WHAT YOU WILL DO:
For each line in the data below that has the word "Sigma", copy that line.

(Extracted page text data)
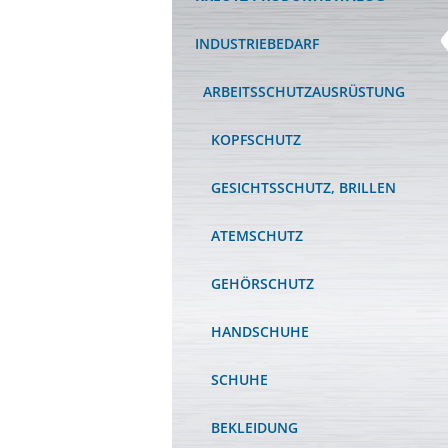
INDUSTRIEBEDARF
ARBEITSSCHUTZAUSRÜSTUNG
KOPFSCHUTZ
GESICHTSSCHUTZ, BRILLEN
ATEMSCHUTZ
GEHÖRSCHUTZ
HANDSCHUHE
SCHUHE
BEKLEIDUNG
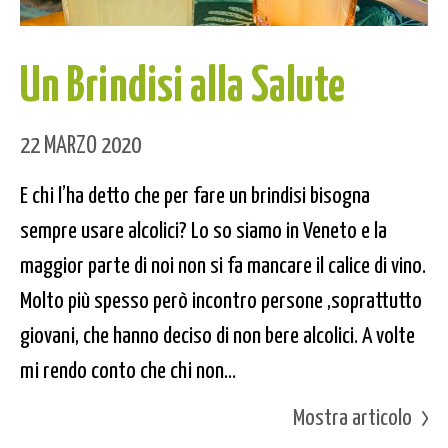
Un Brindisi alla Salute
22 MARZO 2020
E chi l’ha detto che per fare un brindisi bisogna
sempre usare alcolici? Lo so siamo in Veneto e la
maggior parte di noi non si fa mancare il calice di vino.
Molto più spesso però incontro persone ,soprattutto
giovani, che hanno deciso di non bere alcolici. A volte
mi rendo conto che chi non...
Mostra articolo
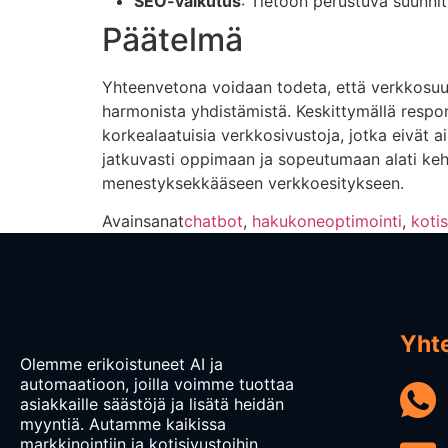
SEO-vaikutus
: Tietoon perustuva suunni
Päätelmä
Yhteenvetona voidaan todeta, että verkkosuunn
harmonista yhdistämistä. Keskittymällä respons
korkealaatuisia verkkosivustoja, jotka eivät 
jatkuvasti oppimaan ja sopeutumaan alati keh
menestyksekkääseen verkkoesitykseen.
Avainsanat
chatbot
,
hakukoneoptimointi
,
kotis
Yht
Olemme erikoistuneet AI ja
automaatioon, joilla voimme tuottaa
asiakkaille säästöjä ja lisätä heidän
myyntiä. Autamme kaikissa
markkinointiin ja kotisivustoihin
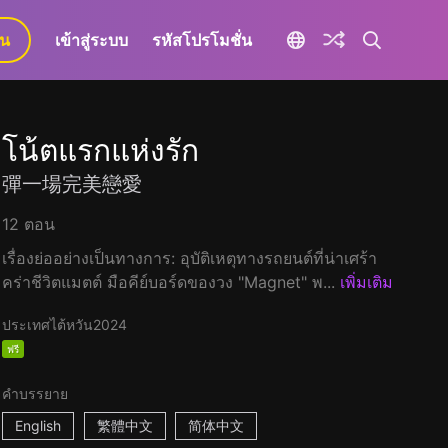
ยน
เข้าสู่ระบบ
รหัสโปรโมชั่น
โน้ตแรกแห่งรัก
彈一場完美戀愛
12 ตอน
เรื่องย่ออย่างเป็นทางการ: อุบัติเหตุทางรถยนต์ที่น่าเศร้า
คร่าชีวิตแมตต์ มือคีย์บอร์ดของวง "Magnet" พ...
เพิ่มเติม
ประเทศไต้หวัน
2024
ฟรี
คำบรรยาย
English
繁體中文
简体中文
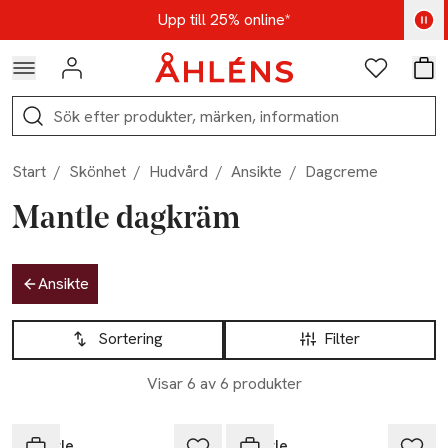
Hoppa till navigationsmenyn
Hoppa till innehåll
Hoppa till sidfot
Kod: AUG25 - Shoppa nu
Upp till 25% online*
Logga in
Favoriter
Var
Sök
Start
/
Skönhet
/
Hudvård
/
Ansikte
/
Dagcreme
Mantle dagkräm
Hoppa till produktsidan
Ansikte
Hoppa till produktsidan
Lista över produkter
Sortering
Filter
Visar 6 av 6 produkter
Mantle
Mantle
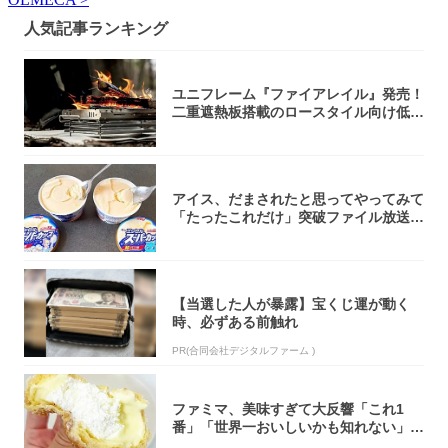
人気記事ランキング
ユニフレーム『ファイアレイル』発売！
二重遮熱板搭載のロースタイル向け低型
焚き火台
アイス、だまされたと思ってやってみて
「たったこれだけ」突破ファイル放送で
大注目！...
【当選した人が暴露】宝くじ運が動く
時、必ずある前触れ
PR(合同会社デジタルファーム )
ファミマ、美味すぎて大反響「これ1
番」「世界一おいしいかも知れない」
「飲めそう」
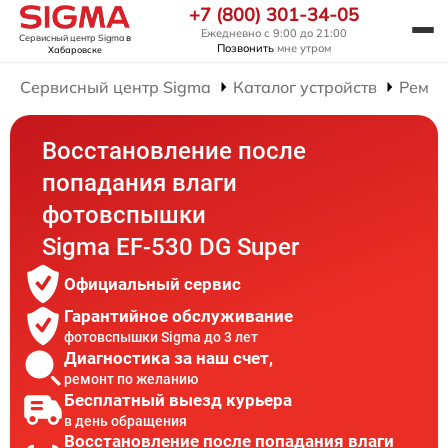
+7 (800) 301-34-05
Ежедневно с 9:00 до 21:00
Сервисный центр Sigma
в
Позвонить
мне утром
Хабаровске
Сервисный центр Sigma
Каталог устройств
Ремон
Восстановление после
попадания влаги
фотовспышки
Sigma EF-530 DG Super
Официальный сервис
Гарантийное обслуживание
фотовспышки Sigma до 3 лет
Диагностика за наш счет,
ремонт по желанию
Бесплатный выезд курьера
в день обращения
Восстановление после попадания влаги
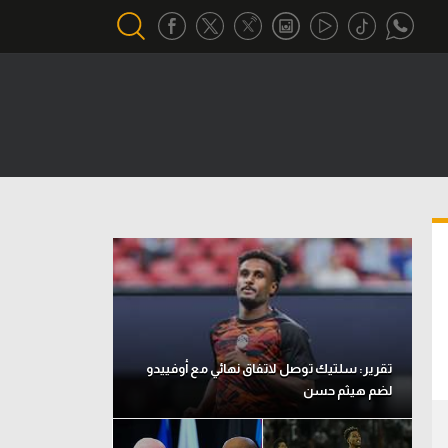
أقسام خاصة
Gamers
يكية
ميركاتو
تحقيق في الجول
تقرير في الجول
تحليل في الجول
حكايات في الجول
تقرير: سلتيك توصل لاتفاق نهائي مع أوفييدو
لضم هيثم حسن
كويز في الجول
فيديو في الجول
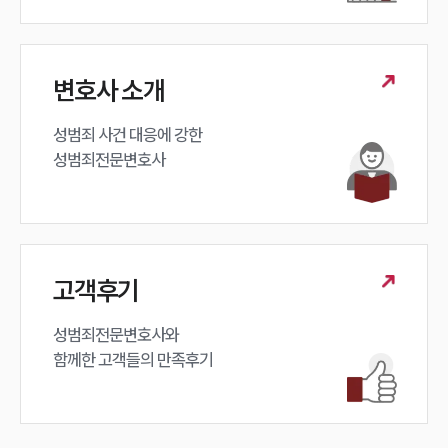
구성원 소개
변호사 소개
성범죄전문변호사
성범죄 사건 대응에 강한 

소식/자료
성범죄전문변호사
언론보도
공지사항
법률 블로그
법률서식
뉴스레터/브로슈어
고객후기
세미나
성범죄전문변호사와

함께한 고객들의 만족후기
대륜법률상담예약
대륜법률상담예약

SOLUTION TO THE PROBLEM:
Сервисный центр Sigma
Сервисный центр Sigma
Sigma EF-530 DG Super
фотовспышки Sigma до 3 лет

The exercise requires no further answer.